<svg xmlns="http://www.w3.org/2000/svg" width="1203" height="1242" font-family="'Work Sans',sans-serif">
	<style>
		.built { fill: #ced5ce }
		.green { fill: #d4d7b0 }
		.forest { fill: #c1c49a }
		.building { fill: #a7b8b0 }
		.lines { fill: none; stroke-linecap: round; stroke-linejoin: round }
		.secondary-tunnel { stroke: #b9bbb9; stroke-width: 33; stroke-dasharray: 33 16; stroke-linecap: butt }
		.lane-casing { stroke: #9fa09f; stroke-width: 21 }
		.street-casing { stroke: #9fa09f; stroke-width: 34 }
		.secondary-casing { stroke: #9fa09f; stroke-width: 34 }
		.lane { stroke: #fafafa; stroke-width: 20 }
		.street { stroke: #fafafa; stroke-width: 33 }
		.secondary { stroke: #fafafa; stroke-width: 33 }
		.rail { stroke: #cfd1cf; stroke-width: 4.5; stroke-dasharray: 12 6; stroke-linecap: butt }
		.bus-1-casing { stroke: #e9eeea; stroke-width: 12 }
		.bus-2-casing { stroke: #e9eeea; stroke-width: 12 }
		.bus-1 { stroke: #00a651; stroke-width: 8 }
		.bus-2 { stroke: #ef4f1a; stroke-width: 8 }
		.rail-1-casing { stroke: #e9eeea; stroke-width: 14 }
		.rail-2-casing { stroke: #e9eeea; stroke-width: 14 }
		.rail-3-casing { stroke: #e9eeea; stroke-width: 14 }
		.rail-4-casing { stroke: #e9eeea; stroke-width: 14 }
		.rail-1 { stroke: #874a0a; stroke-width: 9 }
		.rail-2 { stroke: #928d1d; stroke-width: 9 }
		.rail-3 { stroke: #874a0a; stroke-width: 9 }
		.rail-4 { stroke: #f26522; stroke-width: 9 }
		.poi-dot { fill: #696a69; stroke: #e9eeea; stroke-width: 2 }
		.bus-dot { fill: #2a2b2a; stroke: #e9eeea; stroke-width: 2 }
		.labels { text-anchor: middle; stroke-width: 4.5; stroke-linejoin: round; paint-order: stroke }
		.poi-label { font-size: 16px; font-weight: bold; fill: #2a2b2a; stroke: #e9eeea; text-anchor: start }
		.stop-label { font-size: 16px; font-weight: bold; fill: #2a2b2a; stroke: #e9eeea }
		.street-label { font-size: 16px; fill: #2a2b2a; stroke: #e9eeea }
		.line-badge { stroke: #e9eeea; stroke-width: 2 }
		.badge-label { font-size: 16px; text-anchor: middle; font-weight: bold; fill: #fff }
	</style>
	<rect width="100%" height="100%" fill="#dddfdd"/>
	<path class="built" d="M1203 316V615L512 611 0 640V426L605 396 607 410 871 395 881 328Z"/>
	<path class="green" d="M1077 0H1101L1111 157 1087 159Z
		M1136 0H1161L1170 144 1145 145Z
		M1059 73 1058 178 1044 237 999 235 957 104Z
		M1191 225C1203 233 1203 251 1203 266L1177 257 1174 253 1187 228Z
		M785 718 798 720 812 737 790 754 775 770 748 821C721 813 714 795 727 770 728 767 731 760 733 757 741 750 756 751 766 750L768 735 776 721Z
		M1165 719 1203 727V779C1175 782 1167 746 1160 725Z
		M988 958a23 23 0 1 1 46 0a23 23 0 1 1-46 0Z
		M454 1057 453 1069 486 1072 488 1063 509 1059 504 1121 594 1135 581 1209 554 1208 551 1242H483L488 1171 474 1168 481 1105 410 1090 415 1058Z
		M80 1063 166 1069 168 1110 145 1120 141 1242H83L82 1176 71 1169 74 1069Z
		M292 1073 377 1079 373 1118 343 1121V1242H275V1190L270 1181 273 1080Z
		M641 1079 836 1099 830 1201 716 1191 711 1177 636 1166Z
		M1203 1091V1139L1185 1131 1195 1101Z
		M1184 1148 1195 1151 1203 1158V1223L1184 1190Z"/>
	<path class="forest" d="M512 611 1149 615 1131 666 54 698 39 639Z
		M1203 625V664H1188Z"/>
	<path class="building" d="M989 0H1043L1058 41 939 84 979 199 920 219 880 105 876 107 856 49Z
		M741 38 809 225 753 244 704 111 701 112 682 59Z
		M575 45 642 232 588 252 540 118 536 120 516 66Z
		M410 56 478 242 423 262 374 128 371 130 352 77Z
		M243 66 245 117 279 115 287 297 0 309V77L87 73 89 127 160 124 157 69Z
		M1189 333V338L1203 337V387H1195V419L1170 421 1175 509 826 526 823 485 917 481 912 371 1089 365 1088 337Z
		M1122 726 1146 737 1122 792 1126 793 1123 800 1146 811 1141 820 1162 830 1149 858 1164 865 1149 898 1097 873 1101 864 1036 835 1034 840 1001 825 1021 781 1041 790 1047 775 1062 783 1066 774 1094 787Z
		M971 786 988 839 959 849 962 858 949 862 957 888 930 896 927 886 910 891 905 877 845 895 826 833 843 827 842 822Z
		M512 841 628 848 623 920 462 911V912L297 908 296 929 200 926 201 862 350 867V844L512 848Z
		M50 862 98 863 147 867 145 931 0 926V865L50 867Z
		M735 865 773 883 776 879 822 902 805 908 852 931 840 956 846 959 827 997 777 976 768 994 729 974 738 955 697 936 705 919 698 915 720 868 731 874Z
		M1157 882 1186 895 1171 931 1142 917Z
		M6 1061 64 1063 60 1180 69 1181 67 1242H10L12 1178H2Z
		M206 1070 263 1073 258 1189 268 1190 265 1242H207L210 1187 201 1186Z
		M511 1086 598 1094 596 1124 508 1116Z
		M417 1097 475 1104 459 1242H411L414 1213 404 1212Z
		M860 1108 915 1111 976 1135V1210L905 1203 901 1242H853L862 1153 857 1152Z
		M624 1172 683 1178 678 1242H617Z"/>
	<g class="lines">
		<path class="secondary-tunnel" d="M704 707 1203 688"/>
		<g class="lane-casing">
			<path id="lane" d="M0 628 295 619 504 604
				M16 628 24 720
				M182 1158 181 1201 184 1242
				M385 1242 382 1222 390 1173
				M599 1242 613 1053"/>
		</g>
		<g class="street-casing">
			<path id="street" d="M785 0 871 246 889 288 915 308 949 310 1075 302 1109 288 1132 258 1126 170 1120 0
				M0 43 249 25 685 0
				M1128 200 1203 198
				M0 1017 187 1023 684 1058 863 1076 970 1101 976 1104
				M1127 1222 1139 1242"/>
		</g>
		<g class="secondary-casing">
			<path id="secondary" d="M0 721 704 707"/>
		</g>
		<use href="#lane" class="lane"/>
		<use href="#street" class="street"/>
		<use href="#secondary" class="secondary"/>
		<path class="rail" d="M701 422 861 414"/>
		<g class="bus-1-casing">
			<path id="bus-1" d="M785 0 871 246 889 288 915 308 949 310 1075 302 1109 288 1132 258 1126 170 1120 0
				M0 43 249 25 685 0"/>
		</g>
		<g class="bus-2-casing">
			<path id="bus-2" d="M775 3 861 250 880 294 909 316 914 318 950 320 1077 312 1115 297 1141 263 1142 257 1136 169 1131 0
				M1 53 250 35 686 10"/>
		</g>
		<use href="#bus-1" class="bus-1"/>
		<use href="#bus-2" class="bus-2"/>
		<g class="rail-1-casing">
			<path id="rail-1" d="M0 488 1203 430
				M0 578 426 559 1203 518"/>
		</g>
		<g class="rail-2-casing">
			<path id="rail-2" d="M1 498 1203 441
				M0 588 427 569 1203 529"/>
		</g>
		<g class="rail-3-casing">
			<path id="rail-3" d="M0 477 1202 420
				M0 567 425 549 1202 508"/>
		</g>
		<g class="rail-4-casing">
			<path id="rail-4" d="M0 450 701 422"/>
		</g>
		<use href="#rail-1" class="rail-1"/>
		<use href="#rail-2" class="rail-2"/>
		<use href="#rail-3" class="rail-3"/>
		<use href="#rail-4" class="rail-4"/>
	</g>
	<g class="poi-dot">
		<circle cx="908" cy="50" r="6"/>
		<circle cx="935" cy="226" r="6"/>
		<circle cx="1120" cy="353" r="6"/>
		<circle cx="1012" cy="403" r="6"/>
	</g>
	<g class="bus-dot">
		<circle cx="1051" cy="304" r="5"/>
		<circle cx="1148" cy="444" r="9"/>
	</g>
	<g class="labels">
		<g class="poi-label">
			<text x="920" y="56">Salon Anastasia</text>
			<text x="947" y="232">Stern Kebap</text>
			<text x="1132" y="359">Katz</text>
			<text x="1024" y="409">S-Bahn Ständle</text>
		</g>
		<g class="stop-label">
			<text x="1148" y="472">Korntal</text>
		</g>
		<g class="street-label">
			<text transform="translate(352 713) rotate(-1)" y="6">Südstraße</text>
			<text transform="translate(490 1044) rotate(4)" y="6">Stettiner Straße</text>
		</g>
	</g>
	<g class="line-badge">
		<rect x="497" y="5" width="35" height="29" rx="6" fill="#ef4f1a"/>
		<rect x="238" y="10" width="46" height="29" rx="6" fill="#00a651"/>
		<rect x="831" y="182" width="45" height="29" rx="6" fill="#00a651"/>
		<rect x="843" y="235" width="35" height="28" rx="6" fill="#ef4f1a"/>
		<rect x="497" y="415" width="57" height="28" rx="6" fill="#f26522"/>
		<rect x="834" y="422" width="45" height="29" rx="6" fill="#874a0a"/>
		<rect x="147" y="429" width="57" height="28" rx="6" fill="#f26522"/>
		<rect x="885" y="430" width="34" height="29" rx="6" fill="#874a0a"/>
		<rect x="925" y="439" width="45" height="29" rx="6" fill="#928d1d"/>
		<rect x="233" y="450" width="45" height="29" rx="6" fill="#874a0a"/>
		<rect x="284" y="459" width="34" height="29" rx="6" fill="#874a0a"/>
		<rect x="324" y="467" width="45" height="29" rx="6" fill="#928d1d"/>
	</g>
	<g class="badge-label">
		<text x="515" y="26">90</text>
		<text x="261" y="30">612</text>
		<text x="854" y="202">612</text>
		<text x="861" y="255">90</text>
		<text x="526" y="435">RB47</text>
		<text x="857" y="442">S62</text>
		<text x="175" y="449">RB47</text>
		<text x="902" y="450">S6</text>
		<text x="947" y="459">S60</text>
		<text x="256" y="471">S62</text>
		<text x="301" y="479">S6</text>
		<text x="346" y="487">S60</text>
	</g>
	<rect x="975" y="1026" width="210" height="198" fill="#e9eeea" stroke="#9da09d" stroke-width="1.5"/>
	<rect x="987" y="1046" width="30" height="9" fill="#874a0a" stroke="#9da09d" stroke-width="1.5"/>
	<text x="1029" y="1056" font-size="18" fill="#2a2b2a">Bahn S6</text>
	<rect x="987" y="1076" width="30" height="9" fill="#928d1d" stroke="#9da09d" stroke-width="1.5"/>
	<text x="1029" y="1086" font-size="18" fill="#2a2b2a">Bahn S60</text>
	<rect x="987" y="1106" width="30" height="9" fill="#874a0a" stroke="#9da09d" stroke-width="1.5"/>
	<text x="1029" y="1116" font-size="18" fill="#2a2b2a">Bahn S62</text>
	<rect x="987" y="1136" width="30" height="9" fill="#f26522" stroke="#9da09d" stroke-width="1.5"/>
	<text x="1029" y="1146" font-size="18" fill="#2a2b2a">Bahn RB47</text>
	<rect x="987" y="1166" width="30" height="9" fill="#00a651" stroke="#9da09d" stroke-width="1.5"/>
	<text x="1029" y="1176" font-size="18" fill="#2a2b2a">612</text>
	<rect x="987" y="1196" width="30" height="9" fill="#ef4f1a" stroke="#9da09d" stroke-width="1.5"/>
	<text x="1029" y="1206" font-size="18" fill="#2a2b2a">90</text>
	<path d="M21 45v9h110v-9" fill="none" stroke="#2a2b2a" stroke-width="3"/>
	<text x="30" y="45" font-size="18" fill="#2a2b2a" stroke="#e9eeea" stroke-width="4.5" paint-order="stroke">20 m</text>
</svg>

========

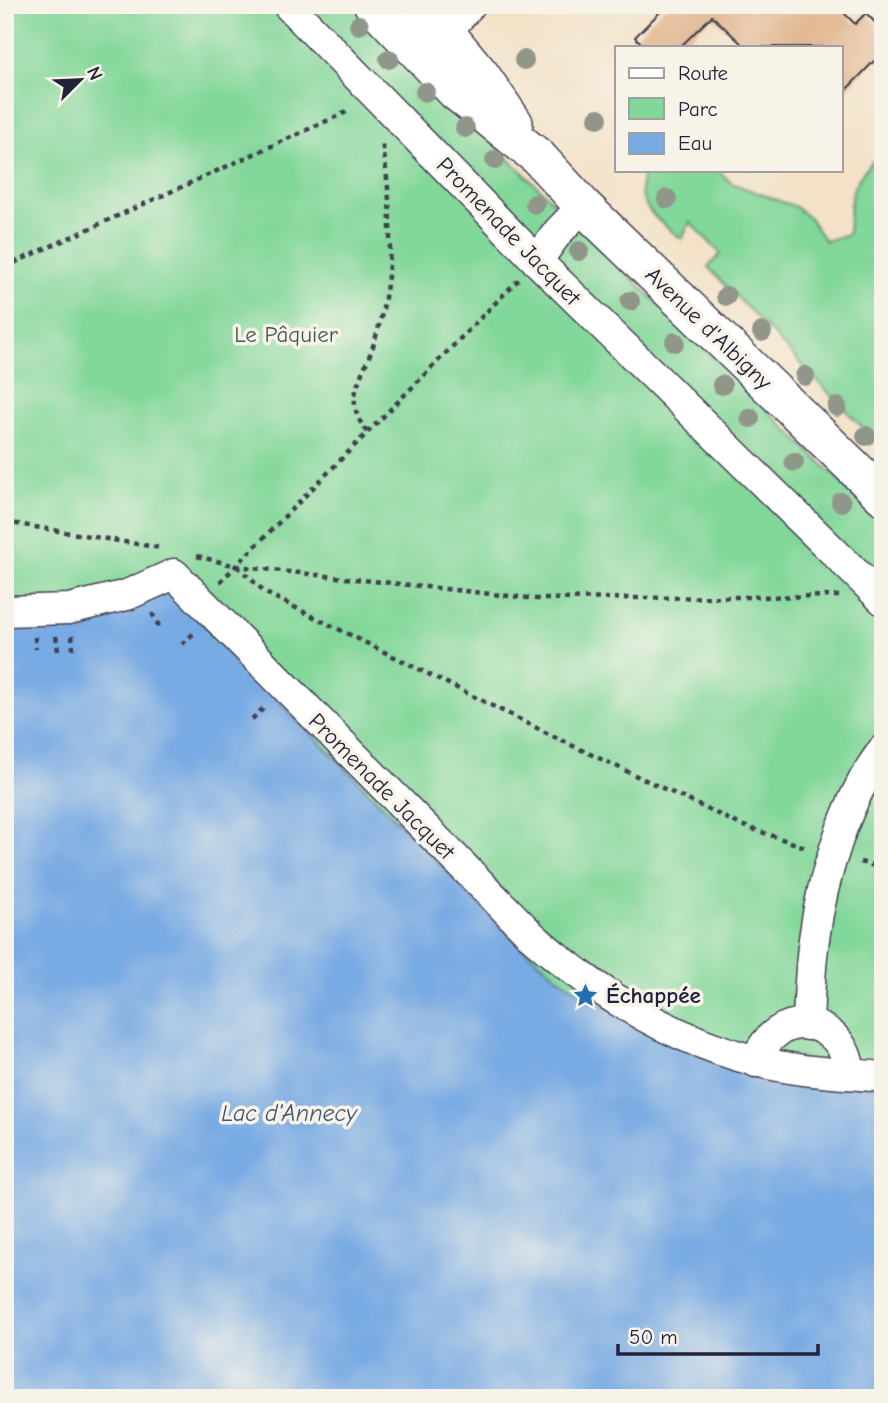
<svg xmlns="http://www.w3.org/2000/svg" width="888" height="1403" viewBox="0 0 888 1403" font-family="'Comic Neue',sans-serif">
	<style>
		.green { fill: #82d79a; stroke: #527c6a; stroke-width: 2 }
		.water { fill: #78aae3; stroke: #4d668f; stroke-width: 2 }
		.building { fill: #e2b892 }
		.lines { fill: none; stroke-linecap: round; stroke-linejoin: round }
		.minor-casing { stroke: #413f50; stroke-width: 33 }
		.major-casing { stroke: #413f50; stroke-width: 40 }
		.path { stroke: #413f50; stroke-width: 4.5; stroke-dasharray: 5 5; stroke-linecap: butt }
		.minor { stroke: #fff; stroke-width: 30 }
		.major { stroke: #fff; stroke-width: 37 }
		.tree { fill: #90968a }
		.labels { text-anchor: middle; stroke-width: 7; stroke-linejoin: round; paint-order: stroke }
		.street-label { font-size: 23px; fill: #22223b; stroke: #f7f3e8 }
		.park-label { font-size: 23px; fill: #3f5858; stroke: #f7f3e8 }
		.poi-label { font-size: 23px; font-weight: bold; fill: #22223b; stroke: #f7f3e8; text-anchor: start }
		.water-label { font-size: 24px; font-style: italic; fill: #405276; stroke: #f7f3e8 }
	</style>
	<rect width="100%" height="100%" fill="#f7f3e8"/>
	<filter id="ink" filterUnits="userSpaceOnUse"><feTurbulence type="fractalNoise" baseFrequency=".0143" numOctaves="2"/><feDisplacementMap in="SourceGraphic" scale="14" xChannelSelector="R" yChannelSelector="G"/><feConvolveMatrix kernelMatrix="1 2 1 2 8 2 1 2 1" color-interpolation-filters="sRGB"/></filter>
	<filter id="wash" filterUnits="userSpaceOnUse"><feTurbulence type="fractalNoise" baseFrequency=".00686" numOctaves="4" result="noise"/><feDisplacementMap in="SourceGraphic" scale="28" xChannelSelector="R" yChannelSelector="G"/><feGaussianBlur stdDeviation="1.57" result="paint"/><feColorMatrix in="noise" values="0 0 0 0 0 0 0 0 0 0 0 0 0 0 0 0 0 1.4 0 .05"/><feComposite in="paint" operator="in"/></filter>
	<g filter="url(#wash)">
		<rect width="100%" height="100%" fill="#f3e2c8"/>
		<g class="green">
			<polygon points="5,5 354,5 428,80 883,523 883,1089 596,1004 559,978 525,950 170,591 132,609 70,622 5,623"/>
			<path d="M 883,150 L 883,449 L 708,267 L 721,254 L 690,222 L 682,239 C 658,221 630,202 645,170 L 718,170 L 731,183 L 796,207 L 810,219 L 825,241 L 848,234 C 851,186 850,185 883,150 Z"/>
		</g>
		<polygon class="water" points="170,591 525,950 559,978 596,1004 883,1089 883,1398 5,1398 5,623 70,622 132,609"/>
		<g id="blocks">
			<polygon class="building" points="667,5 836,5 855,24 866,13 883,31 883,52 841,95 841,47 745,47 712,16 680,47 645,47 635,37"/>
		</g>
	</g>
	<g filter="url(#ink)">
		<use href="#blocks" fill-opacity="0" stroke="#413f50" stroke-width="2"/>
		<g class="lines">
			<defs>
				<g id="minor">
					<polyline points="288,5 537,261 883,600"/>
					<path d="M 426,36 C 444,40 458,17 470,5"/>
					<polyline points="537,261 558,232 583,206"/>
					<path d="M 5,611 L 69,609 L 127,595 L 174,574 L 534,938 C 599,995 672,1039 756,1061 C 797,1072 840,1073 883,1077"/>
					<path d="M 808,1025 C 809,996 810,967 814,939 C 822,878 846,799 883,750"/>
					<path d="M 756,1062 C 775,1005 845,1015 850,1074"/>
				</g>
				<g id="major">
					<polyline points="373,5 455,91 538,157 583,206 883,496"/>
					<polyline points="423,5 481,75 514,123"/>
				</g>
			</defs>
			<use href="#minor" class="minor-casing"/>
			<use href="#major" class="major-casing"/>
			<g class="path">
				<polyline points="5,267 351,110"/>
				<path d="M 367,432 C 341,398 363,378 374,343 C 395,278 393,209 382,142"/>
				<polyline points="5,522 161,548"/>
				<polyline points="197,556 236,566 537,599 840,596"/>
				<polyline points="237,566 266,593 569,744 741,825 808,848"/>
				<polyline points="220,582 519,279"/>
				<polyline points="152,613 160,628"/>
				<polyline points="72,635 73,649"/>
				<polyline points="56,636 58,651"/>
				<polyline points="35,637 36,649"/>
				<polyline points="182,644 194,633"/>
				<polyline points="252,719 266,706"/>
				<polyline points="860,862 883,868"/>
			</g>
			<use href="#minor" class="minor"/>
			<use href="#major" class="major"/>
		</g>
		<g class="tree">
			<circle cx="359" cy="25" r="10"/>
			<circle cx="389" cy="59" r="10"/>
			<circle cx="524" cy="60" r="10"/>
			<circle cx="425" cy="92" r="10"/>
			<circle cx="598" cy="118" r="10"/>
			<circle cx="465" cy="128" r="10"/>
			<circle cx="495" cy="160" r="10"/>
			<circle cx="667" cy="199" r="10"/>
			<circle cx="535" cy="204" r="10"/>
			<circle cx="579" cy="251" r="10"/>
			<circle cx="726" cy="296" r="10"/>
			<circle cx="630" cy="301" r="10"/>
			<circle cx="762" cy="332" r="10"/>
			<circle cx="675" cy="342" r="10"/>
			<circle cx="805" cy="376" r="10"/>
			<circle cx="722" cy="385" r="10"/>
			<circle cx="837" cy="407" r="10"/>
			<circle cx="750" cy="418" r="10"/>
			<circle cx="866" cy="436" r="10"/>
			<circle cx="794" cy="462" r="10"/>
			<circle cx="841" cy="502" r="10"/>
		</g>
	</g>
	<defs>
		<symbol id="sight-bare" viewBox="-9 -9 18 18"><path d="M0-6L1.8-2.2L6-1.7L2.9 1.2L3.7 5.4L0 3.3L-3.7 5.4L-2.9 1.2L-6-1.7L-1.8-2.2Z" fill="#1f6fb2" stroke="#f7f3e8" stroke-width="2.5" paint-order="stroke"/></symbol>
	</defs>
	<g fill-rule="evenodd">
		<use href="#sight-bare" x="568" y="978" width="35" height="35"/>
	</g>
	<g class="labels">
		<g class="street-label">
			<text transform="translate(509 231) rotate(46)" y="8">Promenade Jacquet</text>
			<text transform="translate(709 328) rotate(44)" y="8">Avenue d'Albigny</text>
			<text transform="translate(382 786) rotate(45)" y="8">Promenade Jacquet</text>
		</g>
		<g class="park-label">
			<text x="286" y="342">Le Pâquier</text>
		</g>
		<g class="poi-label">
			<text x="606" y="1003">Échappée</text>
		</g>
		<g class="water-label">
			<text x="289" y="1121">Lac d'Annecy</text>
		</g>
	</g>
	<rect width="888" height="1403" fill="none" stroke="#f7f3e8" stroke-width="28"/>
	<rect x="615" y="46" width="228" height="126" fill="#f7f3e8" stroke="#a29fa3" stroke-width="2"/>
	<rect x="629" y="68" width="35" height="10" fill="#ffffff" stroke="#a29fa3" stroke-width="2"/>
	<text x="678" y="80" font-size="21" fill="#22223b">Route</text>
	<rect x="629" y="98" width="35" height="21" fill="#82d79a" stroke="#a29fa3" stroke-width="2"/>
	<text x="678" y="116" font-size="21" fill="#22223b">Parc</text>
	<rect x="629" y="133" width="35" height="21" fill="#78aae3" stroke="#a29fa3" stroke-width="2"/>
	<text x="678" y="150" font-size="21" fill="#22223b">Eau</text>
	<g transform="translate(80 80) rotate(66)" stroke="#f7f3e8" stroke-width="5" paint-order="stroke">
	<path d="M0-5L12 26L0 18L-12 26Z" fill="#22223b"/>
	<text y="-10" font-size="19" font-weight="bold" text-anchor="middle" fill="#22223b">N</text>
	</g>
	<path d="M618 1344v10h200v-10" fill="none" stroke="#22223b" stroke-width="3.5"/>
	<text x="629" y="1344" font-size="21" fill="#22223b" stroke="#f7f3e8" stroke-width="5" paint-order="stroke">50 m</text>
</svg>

========

Search the data for the string "baseFrequency" and copy each line where it appears.

*ANSWER AREA:*
	<filter id="ink" filterUnits="userSpaceOnUse"><feTurbulence type="fractalNoise" baseFrequency=".0143" numOctaves="2"/><feDisplacementMap in="SourceGraphic" scale="14" xChannelSelector="R" yChannelSelector="G"/><feConvolveMatrix kernelMatrix="1 2 1 2 8 2 1 2 1" color-interpolation-filters="sRGB"/></filter>
	<filter id="wash" filterUnits="userSpaceOnUse"><feTurbulence type="fractalNoise" baseFrequency=".00686" numOctaves="4" result="noise"/><feDisplacementMap in="SourceGraphic" scale="28" xChannelSelector="R" yChannelSelector="G"/><feGaussianBlur stdDeviation="1.57" result="paint"/><feColorMatrix in="noise" values="0 0 0 0 0 0 0 0 0 0 0 0 0 0 0 0 0 1.4 0 .05"/><feComposite in="paint" operator="in"/></filter>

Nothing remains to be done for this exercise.